Lottery boost to get more Bristol students playing sport
Press release issued: 31 March 2011
Students at the University of Bristol are being urged to give sport another go after a project secured £173,211 in National Lottery funding from Sport England.
Along with 40 other projects, Participation Pathways is being backed by Sport England’s £10 million Active Universities fund to get more university students playing sport, as part of the mass participation legacy from the London 2012 Olympic and Paralympic Games.
Participation Pathways aims to inspire students to take up one of 16 sports on offer at the university, including athletics, netball, lacrosse, triathlon and volleyball. Through a range of introductory sessions, sports festivals and recreational competitions throughout the year, the project will reach out to those students not currently taking part in regular sport or involved in a club.
Delivered by qualified coaches, the project will tackle some of the participation barriers facing students by creating more flexible and sociable sporting opportunities, as well as ensuring the sustainability of the project by supporting students to take coaching qualifications. Participation Pathways offers students a great opportunity to develop skills that will help their personal development and future job prospects.
Simon Hinks, the University’s Director of Sport, Exercise & Health, said: “This project is the missing link in our sporting programme. We already have a great offer for students who are involved in our competitive teams at the start of the year – now there will be more opportunities for those who don’t want to play competitively, or come to sport a bit later in the year. Working in partnership, the university and the University Students’ Union look forward to linking with governing bodies of sport and other partners on this project to change the face of student sport here in Bristol.”
The Active Universities projects will give tens of thousands of students across the country the chance to try out a new sport, or get back into one they have tried before.
Boosting student participation will have a lasting impact on grassroots sport because research shows that students who do play sport at university are far more likely to continue participating throughout their lives. It will also help tackle the issue of drop-off in sports participation that sees many young people giving up sport in their late teens and early twenties.
Sport England’s Chief Executive, Jennie Price, said: “Young adults who are still playing sport when they leave university are likely to stick with it for life, so this is a good investment in the future. These projects have been chosen because they really listened to what students wanted, so we are confident they will succeed in increasing participation.”
Today’s announcement was welcomed by the Minister for Sport and the Olympics, Hugh Robertson MP and Olympic Gold medalist, Amy Williams.

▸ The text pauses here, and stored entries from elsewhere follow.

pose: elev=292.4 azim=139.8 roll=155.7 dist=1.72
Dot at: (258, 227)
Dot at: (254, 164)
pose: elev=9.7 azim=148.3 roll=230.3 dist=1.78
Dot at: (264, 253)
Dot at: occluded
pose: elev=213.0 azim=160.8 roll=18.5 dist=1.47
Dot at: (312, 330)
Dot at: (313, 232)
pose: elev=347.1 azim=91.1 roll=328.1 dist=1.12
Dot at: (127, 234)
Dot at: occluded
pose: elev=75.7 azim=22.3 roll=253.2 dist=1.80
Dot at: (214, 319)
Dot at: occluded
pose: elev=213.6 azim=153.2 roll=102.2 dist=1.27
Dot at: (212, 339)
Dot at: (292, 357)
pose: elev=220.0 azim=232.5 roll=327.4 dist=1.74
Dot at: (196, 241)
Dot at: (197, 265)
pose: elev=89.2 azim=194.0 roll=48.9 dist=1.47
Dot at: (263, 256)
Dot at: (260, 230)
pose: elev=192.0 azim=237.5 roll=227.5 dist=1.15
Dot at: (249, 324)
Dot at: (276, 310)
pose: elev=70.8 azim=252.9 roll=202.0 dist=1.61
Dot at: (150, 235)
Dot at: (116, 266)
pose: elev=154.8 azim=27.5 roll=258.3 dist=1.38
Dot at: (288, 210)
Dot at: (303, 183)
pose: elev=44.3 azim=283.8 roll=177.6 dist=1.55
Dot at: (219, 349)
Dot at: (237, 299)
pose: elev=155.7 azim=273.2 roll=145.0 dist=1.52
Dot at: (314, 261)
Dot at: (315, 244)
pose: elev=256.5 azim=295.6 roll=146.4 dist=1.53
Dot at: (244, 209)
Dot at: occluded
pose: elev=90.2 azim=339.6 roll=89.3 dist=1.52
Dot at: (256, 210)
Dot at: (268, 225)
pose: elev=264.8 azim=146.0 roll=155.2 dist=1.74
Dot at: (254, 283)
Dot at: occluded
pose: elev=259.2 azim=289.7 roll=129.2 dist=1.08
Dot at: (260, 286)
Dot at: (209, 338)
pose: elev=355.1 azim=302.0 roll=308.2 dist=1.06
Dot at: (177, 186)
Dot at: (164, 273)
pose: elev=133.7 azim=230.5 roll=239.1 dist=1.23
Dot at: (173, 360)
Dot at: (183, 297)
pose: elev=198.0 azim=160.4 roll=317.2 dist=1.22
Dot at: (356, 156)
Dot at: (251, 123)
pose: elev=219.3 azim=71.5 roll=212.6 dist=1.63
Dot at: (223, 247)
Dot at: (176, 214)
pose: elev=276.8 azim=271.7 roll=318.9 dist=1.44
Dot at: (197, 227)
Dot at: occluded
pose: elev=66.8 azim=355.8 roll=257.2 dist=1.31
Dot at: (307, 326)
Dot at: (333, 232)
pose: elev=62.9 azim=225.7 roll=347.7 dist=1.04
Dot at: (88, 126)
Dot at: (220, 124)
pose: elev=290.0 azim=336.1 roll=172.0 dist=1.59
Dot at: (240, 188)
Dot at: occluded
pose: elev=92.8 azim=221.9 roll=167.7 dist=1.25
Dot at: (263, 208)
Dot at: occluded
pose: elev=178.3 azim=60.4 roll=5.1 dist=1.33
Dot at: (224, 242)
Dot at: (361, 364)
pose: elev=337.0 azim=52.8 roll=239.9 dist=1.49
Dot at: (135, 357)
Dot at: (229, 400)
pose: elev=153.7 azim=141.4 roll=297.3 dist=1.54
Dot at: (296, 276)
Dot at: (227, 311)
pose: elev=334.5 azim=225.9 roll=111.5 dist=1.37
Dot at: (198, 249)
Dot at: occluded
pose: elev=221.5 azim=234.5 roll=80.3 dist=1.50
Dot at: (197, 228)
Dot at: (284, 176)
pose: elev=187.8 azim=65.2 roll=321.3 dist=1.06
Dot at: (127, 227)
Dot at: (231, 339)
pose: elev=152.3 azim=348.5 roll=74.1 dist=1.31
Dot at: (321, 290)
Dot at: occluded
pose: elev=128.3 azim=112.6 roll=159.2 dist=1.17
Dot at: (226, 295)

Hugh Robertson said: “This funding for 41 different sport projects across the country is exactly what our Olympic legacy promise is about – offering more opportunities for people to get involved. This will boost university sport and encourage students to continue playing once their studies are over.”
Amy Williams, who won Olympic Gold in the skeleton at the 2010 Games, only took up her sport while at the University of Bath, having been a 400m runner at school. She said: “Going to university is a great chance to try out something new and in my case that something new was the skeleton. Sport is an amazing way to make friends, get fit, have fun and pick up skills that could help you get a job when your student days are over.”
Recognising the strong tradition of competitive sport within universities, Active Universities projects will meet the need for more informal and social sporting opportunities. The projects were chosen through a competitive process.
Chair of British Universities and Colleges Sport, Ed Smith, said: “This represents a great outcome for Higher Education and a fabulous opportunity to increase the depth and breadth of participation by young people whilst they benefit from academic studies and the overall student experience at university. The link between sport and life skills is evident from the way employers seek out people who are active in sport and this will be a boost as graduates make their way into the job market.”